Azure Resource Manager (ARM) is the operating system of Azure that, stretching across VMware vSphere resources, extends Azure-native governance and operational management controls across clusters, resource pools, and private clouds. For more information, see:
- Monitor and protect VMs with Azure native services
- Integrate security solutions in Microsoft Defender for Cloud
- Integrate Azure NetApp Files with Azure VMware Solution
- Protect web apps on Azure VMware Solution with Azure Application Gateway
- Deploy Traffic Manager to balance Azure VMware Solution workloads
- Configure Azure alerts in Azure VMware Solution
- Attach disk pools to Azure VMware Solution hosts (preview)
- Back up VMware VMs with Azure Backup Server
- Prepare Azure Site Recovery resources for disaster recovery of Azure VMware Solution VMs
To learn more about how Azure VMware Solution integrates with native Azure services, see What is Azure VMware Solution
Governance MVP for hybrid workloads
An initial governance foundation should consider:
- Hybrid and multicloud network connectivity
- Common identity management
- Integrated resource consistency, resource management, and security
- Unified operational process controls for management operations, governance, and compliance
- Unified, consistent development, and DevOps
- Azure Arc enabled resource management and governance policy enforcement
Enterprise-scale security, governance, and compliance
These are the main focus areas of governance in an initial Azure VMware Solution implementation. For more information, see:
- An introduction to Azure Automation
- Azure subscription and service limits, quotas, and constraints
- Perform actions using Azure Backup Center
- Understand roles in Microsoft Entra ID
- What is Microsoft Entra Privileged Identity Management?
- Azure Monitor overview
- Create a Log Analytics workspace in the Azure portal
- Extended security updates
- Security alerts and incidents in Microsoft Defender for Cloud
- Identity governance and administration solutions
We recommend you implement an Azure VMware Solution that's secure, and that includes solid governance in your environment for the whole lifecycle. This will help your organization meet compliance requirements, and explore recommended design elements during your implementation.

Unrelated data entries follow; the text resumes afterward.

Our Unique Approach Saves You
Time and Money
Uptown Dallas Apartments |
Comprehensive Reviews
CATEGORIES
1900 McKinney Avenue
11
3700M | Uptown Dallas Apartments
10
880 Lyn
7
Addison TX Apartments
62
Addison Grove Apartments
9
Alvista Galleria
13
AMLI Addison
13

For more recommendations about security, governance, and overall design, including guidance on enterprise-scale landing zone and Azure services, see Security, governance and compliance disciplines for Azure VMware Solution
Expanding hybrid governance
For more information on how to expand your hybrid governance, see:
- Save costs with Azure VMware Solution
- How to secure your private cloud environment
- Using Microsoft Entra ID as an identify provider for vCenter on CloudSimple Private Cloud
- Security Control V2: Asset Management
Azure VMware infrastructure hybridity
VMware HCX Enterprise can speed up your organization's hybrid cloud adoption with enhanced VMware vSphere-native features that operate seamlessly on Azure.
Accelerate cloud adoption create application mobility across any vSphere 5.0+ version deployed on-premises and Azure VMware Solution.
HCX delivers multisite, WAN optimized, secured, load-balanced, traffic-engineered network extension.
Replication Assisted vMotion execute large scale bulk migrations with Zero-downtime using the HCX Interconnect appliance along with replication and vMotion technologies.
Mobility Optimized Networking used to ensure traffic between the source data center and destination private cloud is optimally routed preventing asymmetric traffic flows. Scenarios include optimal VM to VM communication on extended segments and define default gateway options.